▸ **Source records**:
-- -- --

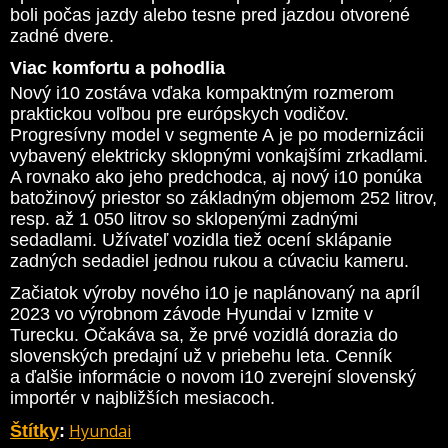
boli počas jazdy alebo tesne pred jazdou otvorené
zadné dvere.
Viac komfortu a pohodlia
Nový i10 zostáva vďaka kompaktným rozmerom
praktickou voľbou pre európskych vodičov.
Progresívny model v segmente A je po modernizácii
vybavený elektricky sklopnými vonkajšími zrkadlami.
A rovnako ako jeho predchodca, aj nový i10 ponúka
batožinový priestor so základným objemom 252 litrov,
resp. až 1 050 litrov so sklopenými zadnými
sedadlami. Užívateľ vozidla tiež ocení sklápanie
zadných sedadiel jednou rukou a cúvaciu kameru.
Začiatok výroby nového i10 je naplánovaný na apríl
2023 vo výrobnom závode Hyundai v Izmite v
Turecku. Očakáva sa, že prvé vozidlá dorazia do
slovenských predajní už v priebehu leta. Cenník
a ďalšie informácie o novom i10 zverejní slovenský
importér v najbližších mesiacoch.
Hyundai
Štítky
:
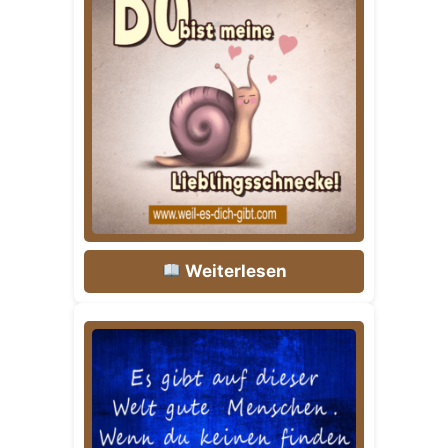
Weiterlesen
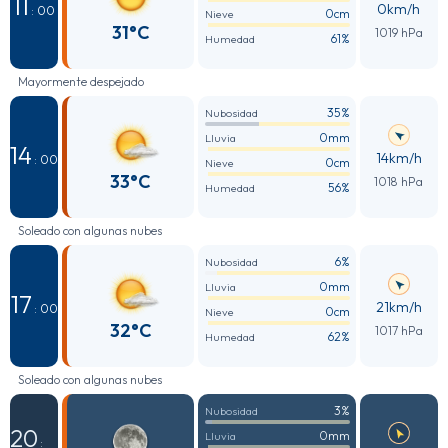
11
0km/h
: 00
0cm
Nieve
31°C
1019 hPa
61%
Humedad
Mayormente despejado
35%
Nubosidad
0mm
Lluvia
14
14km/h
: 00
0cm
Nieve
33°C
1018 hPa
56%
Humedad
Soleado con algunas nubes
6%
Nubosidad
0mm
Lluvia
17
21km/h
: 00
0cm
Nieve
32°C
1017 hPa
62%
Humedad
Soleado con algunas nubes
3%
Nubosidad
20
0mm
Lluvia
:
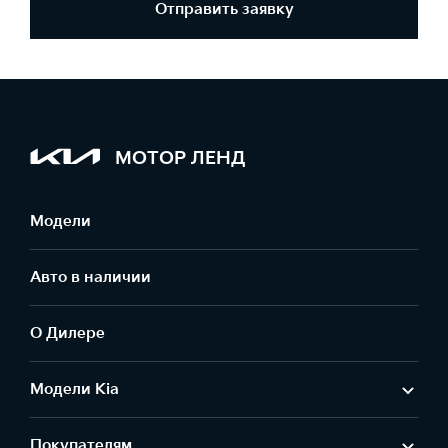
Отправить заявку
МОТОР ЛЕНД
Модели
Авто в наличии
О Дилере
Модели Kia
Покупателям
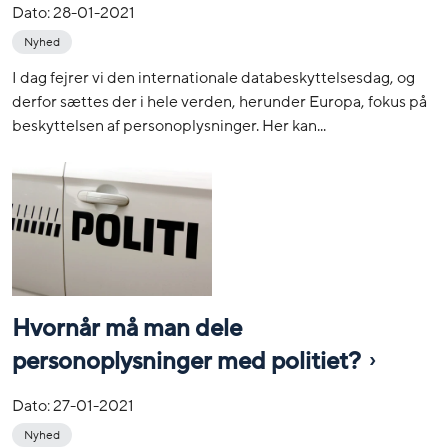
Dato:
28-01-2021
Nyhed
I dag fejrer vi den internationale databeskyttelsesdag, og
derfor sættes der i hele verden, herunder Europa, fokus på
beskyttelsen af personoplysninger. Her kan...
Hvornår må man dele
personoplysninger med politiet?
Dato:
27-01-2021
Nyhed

-- -- --

Among the records above, which lines hold the word "personoplysninger"? Copy each one.

▸ **Expected output**:
beskyttelsen af personoplysninger. Her kan...
personoplysninger med politiet?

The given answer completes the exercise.